Transcribed page contents
__________________________________________________

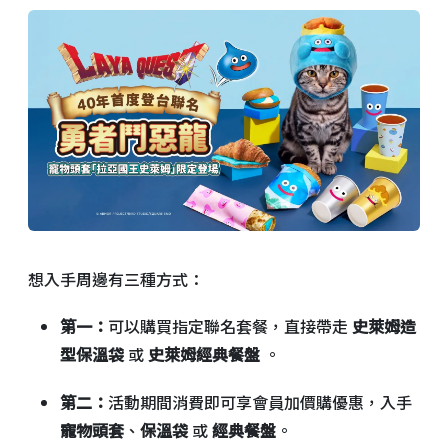
想入手周邊有三種方式：
第一：
可以購買指定聯名套餐，直接帶走
史萊姆造
型保溫袋
或
史萊姆經典餐盤
。
第二：
活動期間消費即可享會員加價購優惠，入手
寵物頭套
、
保溫袋
或
經典餐盤
。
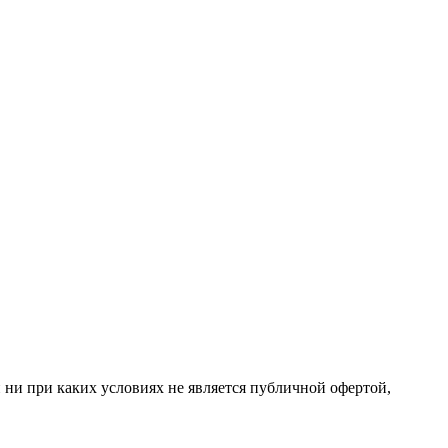
 ни при каких условиях не является публичной офертой,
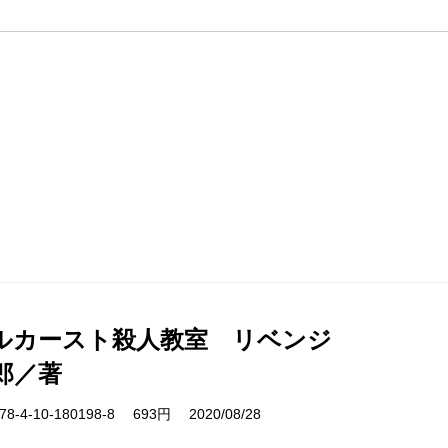
ルカースト殺人教室 リベンジ
郎／著
-4-10-180198-8 693円 2020/08/28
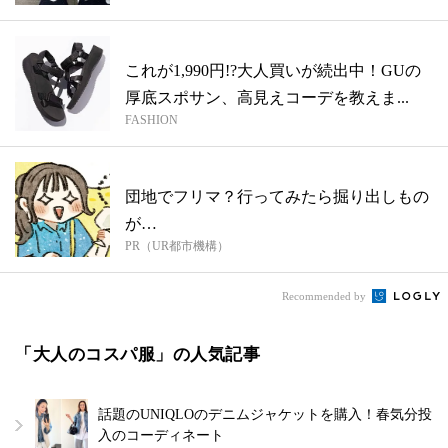
これが1,990円!?大人買いが続出中！GUの
厚底スポサン、高見えコーデを教えま...
FASHION
団地でフリマ？行ってみたら掘り出しもの
が…
PR（UR都市機構）
Recommended by
「大人のコスパ服」の人気記事
話題のUNIQLOのデニムジャケットを購入！春気分投
入のコーディネート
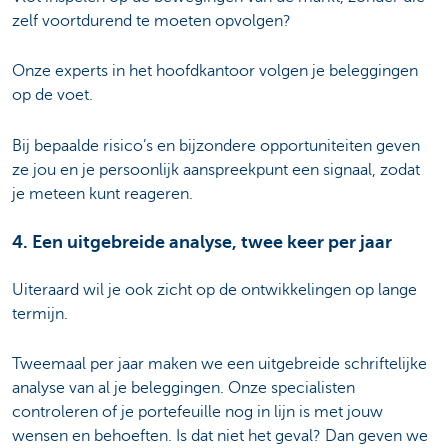
zelf voortdurend te moeten opvolgen?
Onze experts in het hoofdkantoor volgen je beleggingen
op de voet.
Bij bepaalde risico’s en bijzondere opportuniteiten geven
ze jou en je persoonlijk aanspreekpunt een signaal, zodat
je meteen kunt reageren.
4. Een uitgebreide analyse, twee keer per jaar
Uiteraard wil je ook zicht op de ontwikkelingen op lange
termijn.
Tweemaal per jaar maken we een uitgebreide schriftelijke
analyse van al je beleggingen. Onze specialisten
controleren of je portefeuille nog in lijn is met jouw
wensen en behoeften. Is dat niet het geval? Dan geven we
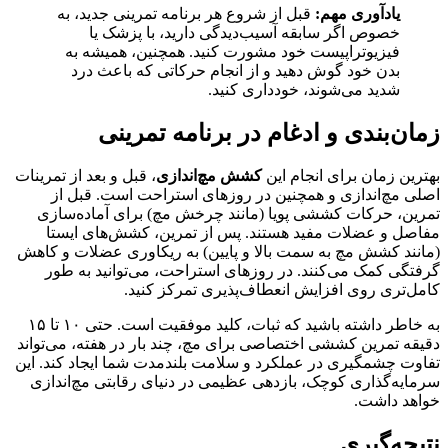
یادآوری مهم:
قبل از شروع هر برنامه تمرینی جدید، به
خصوص اگر سابقه آسیب‌دیدگی دارید، با پزشک یا
فیزیوتراپیست خود مشورت کنید. همچنین، همیشه به
بدن خود گوش دهید و از انجام حرکاتی که باعث درد
شدید می‌شوند، خودداری کنید.
زمان‌بندی و ادغام در برنامه تمرینی
بهترین زمان برای انجام این
کشش مچ‌اندازی
، قبل و بعد از تمرینات
اصلی مچ‌اندازی و همچنین در روزهای استراحت است. قبل از
تمرین، حرکات کششی پویا (مانند چرخش مچ) برای آماده‌سازی
مفاصل و عضلات مفید هستند. پس از تمرین، کشش‌های ایستا
(مانند کشش مچ به سمت بالا و پایین) به ریکاوری عضلات و کاهش
گرفتگی کمک می‌کنند. در روزهای استراحت، می‌توانید به طور
کامل‌تری روی افزایش انعطاف‌پذیری تمرکز کنید.
به خاطر داشته باشید که ثبات، کلید موفقیت است. حتی ۱۰ تا ۱۵
دقیقه تمرین کششی اختصاصی برای مچ، چند بار در هفته، می‌تواند
تفاوت چشمگیری در عملکرد و سلامت بلندمدت شما ایجاد کند. این
سرمایه‌گذاری کوچک، بازدهی عظیمی در دنیای رقابتی مچ‌اندازی
خواهد داشت.
نتیجه‌گیری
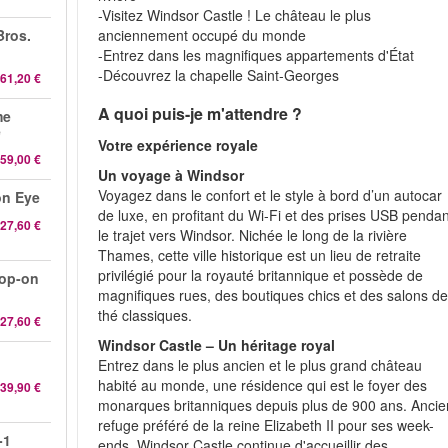
-Visitez Windsor Castle ! Le château le plus
anciennement occupé du monde
Bros.
-Entrez dans les magnifiques appartements d'État
-Découvrez la chapelle Saint-Georges
61,20 €
A quoi puis-je m'attendre ?
me
e
Votre expérience royale
59,00 €
Un voyage à Windsor
Voyagez dans le confort et le style à bord d’un autocar
on Eye
de luxe, en profitant du Wi-Fi et des prises USB pendan
27,60 €
le trajet vers Windsor. Nichée le long de la rivière
Thames, cette ville historique est un lieu de retraite
privilégié pour la royauté britannique et possède de
hop-on
magnifiques rues, des boutiques chics et des salons d
thé classiques.
27,60 €
Windsor Castle – Un héritage royal
Entrez dans le plus ancien et le plus grand château
habité au monde, une résidence qui est le foyer des
39,90 €
monarques britanniques depuis plus de 900 ans. Ancie
refuge préféré de la reine Elizabeth II pour ses week-
-1
ends, Windsor Castle continue d'accueillir des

__________________________________________________

▶ TASK DETAILS
Please copy every entry exactly, without the pictures.

▶ ANSWER BELOW
想入手周邊有三種方式：
第一：
可以購買指定聯名套餐，直接帶走
史萊姆造
型保溫袋
或
史萊姆經典餐盤
。
第二：
活動期間消費即可享會員加價購優惠，入手
寵物頭套
、
保溫袋
或
經典餐盤
。
 ни при каких условиях не является публичной офертой,
ルカースト殺人教室 リベンジ
郎／著
-4-10-180198-8 693円 2020/08/28
これが1,990円!?大人買いが続出中！GUの
厚底スポサン、高見えコーデを教えま...
FASHION
団地でフリマ？行ってみたら掘り出しもの
が…
PR（UR都市機構）
Recommended by
「大人のコスパ服」の人気記事
話題のUNIQLOのデニムジャケットを購入！春気分投
入のコーディネート
zelf voortdurend te moeten opvolgen?
Onze experts in het hoofdkantoor volgen je beleggingen
op de voet.
Bij bepaalde risico’s en bijzondere opportuniteiten geven
ze jou en je persoonlijk aanspreekpunt een signaal, zodat
je meteen kunt reageren.
4. Een uitgebreide analyse, twee keer per jaar
Uiteraard wil je ook zicht op de ontwikkelingen op lange
termijn.
Tweemaal per jaar maken we een uitgebreide schriftelijke
analyse van al je beleggingen. Onze specialisten
controleren of je portefeuille nog in lijn is met jouw
wensen en behoeften. Is dat niet het geval? Dan geven we
یادآوری مهم:
قبل از شروع هر برنامه تمرینی جدید، به
خصوص اگر سابقه آسیب‌دیدگی دارید، با پزشک یا
فیزیوتراپیست خود مشورت کنید. همچنین، همیشه به
بدن خود گوش دهید و از انجام حرکاتی که باعث درد
شدید می‌شوند، خودداری کنید.
زمان‌بندی و ادغام در برنامه تمرینی
بهترین زمان برای انجام این
کشش مچ‌اندازی
، قبل و بعد از تمرینات
اصلی مچ‌اندازی و همچنین در روزهای استراحت است. قبل از
تمرین، حرکات کششی پویا (مانند چرخش مچ) برای آماده‌سازی
مفاصل و عضلات مفید هستند. پس از تمرین، کشش‌های ایستا
(مانند کشش مچ به سمت بالا و پایین) به ریکاوری عضلات و کاهش
گرفتگی کمک می‌کنند. در روزهای استراحت، می‌توانید به طور
کامل‌تری روی افزایش انعطاف‌پذیری تمرکز کنید.
به خاطر داشته باشید که ثبات، کلید موفقیت است. حتی ۱۰ تا ۱۵
دقیقه تمرین کششی اختصاصی برای مچ، چند بار در هفته، می‌تواند
تفاوت چشمگیری در عملکرد و سلامت بلندمدت شما ایجاد کند. این
سرمایه‌گذاری کوچک، بازدهی عظیمی در دنیای رقابتی مچ‌اندازی
خواهد داشت.
نتیجه‌گیری
-Visitez Windsor Castle ! Le château le plus
anciennement occupé du monde
Bros.
-Entrez dans les magnifiques appartements d'État
-Découvrez la chapelle Saint-Georges
61,20 €
A quoi puis-je m'attendre ?
me
e
Votre expérience royale
59,00 €
Un voyage à Windsor
Voyagez dans le confort et le style à bord d’un autocar
on Eye
de luxe, en profitant du Wi-Fi et des prises USB pendan
27,60 €
le trajet vers Windsor. Nichée le long de la rivière
Thames, cette ville historique est un lieu de retraite
privilégié pour la royauté britannique et possède de
hop-on
magnifiques rues, des boutiques chics et des salons d
thé classiques.
27,60 €
Windsor Castle – Un héritage royal
Entrez dans le plus ancien et le plus grand château
habité au monde, une résidence qui est le foyer des
39,90 €
monarques britanniques depuis plus de 900 ans. Ancie
refuge préféré de la reine Elizabeth II pour ses week-
-1
ends, Windsor Castle continue d'accueillir des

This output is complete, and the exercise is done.